Entonces se calmó algún tanto el miedo que había permanecido en el lago de mi
corazón durante la noche que pasé con tanta angustia; y del mismo modo que
aquel que, saliendo anhelante fuera del piélago, al llegar a la playa, se
vuelve hacia las ondas peligrosas y las contempla, así mi espíritu, fugitivo
aún, se volvió hacia atrás para mirar el lugar de que no salió nunca nadie
vivo.
Después de haber dado
algún reposo a mi fatigado cuerpo, continué subiendo por la solitaria playa,
procurando afirmar siempre aquel de mis pies que estuviera más bajo. Al
principio de la cuesta, aparecióseme una pantera ágil, de rápidos
movimientos y cubierta de manchada piel.
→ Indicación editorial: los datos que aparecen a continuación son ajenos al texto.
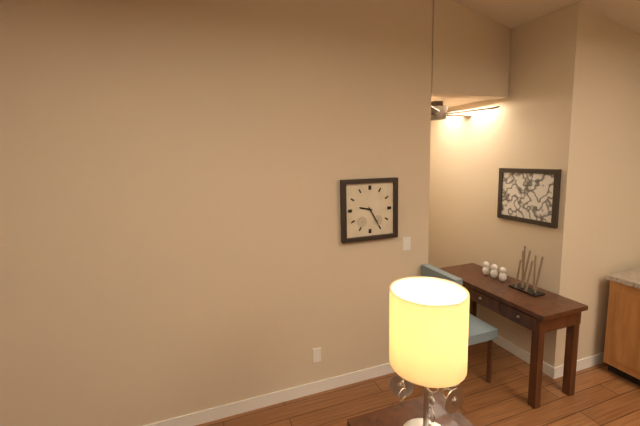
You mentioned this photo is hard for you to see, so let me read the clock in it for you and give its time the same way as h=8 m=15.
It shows h=9 m=25
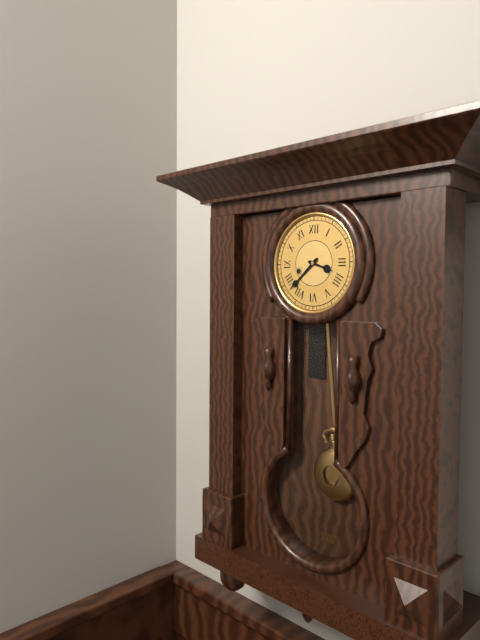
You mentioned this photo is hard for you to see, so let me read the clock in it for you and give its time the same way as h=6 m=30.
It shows h=3 m=38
No se separaba de mi vista, sino que interceptaba
de tal modo mi camino, que me volví muchas veces para retroceder. Era a
tiempo que apuntaba el día, y el sol subía rodeado de aquellas estrellas que
estaban con él cuando el amor divino imprimió el primer movimiento a todas las
cosas bellas. Hora y estación tan dulces me daban motivo para augurar bien de
aquella fiera de pintada piel. Pero no tanto que no me infundiera terror el
aspecto de un león que a su vez se me apareció; figuróseme que venía contra
mí, con la cabeza alta y con un hambre tan rabiosa, que hasta el aire parecía
temerle. Siguió a éste una loba que, en medio de su demacración, parecía
cargada de deseos; loba que ha obligado a vivir miserable a mucha gente. El
fuego que despedían sus ojos me causó tal turbación, que perdí la esperanza de
llegar a la cima. Y así como el que gustoso atesora y se entristece y llora con
todos sus pensamientos cuando llega el momento en que sufre una pérdida, así me
hizo padecer aquella inquieta fiera, que, viniendo a mi encuentro, poco a poco
me repelía hacia donde el sol se calla. Mientras yo retrocedía hacia el valle, se
presentó a mi vista uno, que por su prolongado silencio parecía mudo.